Listed entries Block Start

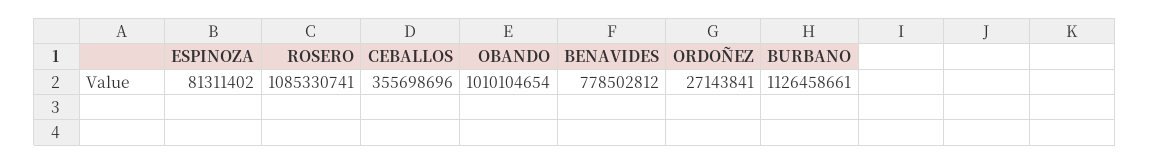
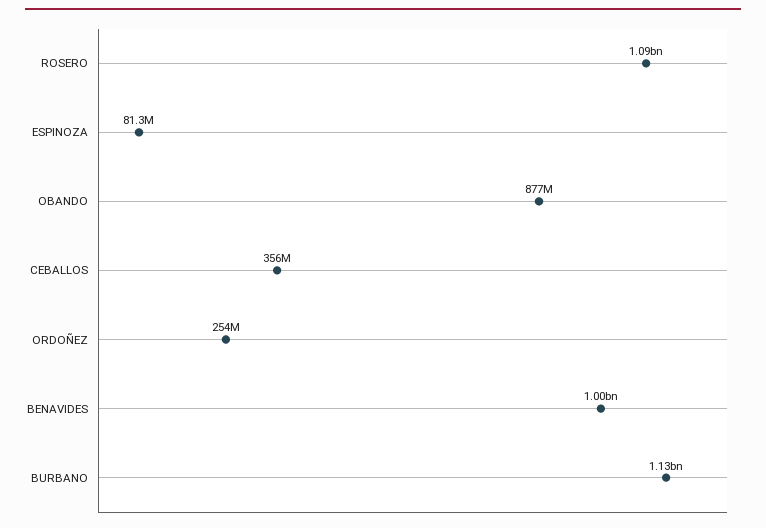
OBANDO: 1010104654 -> 877000000
BENAVIDES: 778502812 -> 1000000000
ORDOÑEZ: 27143841 -> 254000000

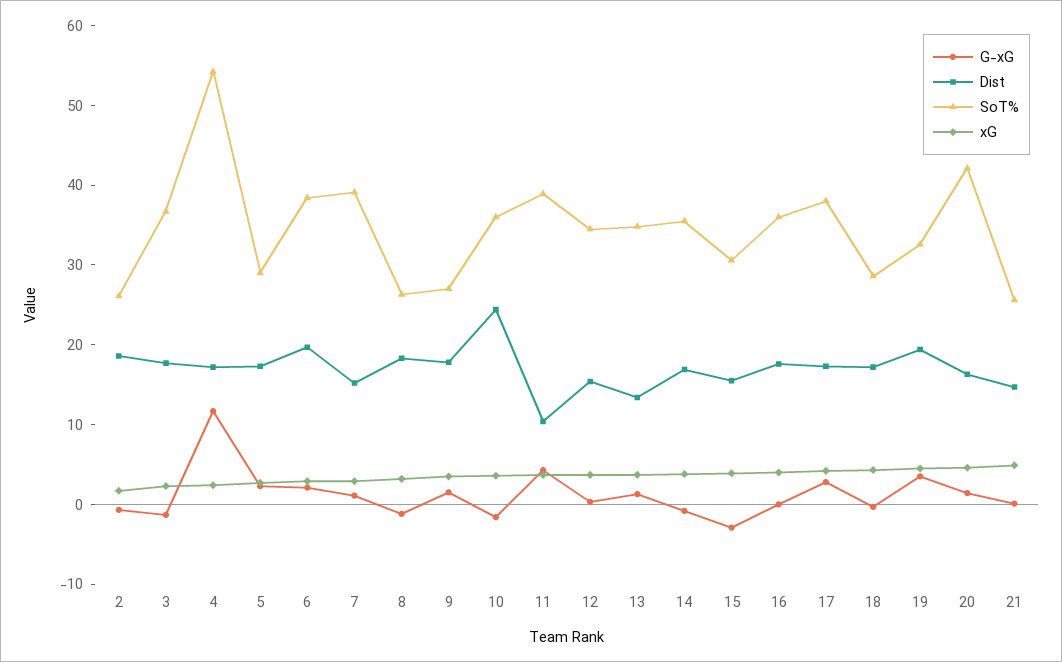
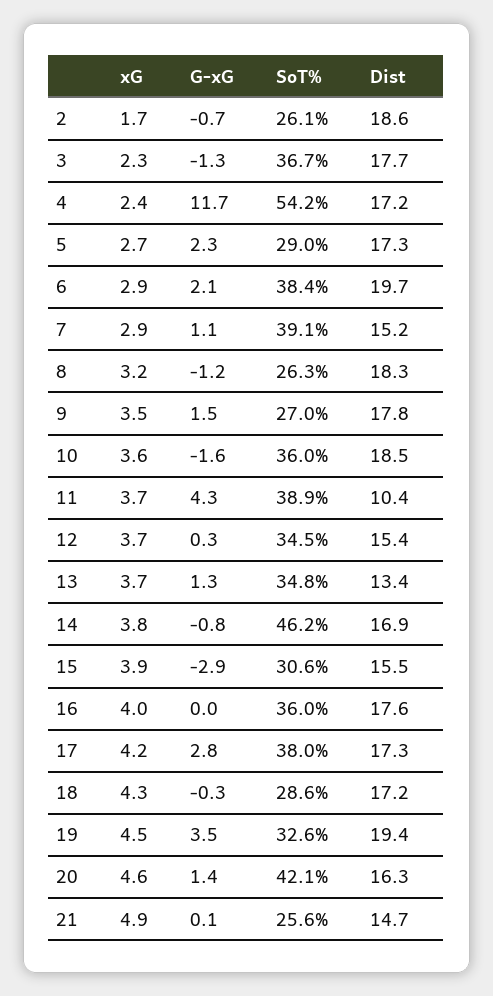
Dist, 10: 24 -> 18.5
SoT%, 14: 36 -> 46.2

Listed entries Block End

_What to work on:_
For this exercise, transcribe the data above line by line, exactly, with pictures omitted.

_Exercise solution:_
OBANDO: 1010104654 -> 877000000
BENAVIDES: 778502812 -> 1000000000
ORDOÑEZ: 27143841 -> 254000000

Dist, 10: 24 -> 18.5
SoT%, 14: 36 -> 46.2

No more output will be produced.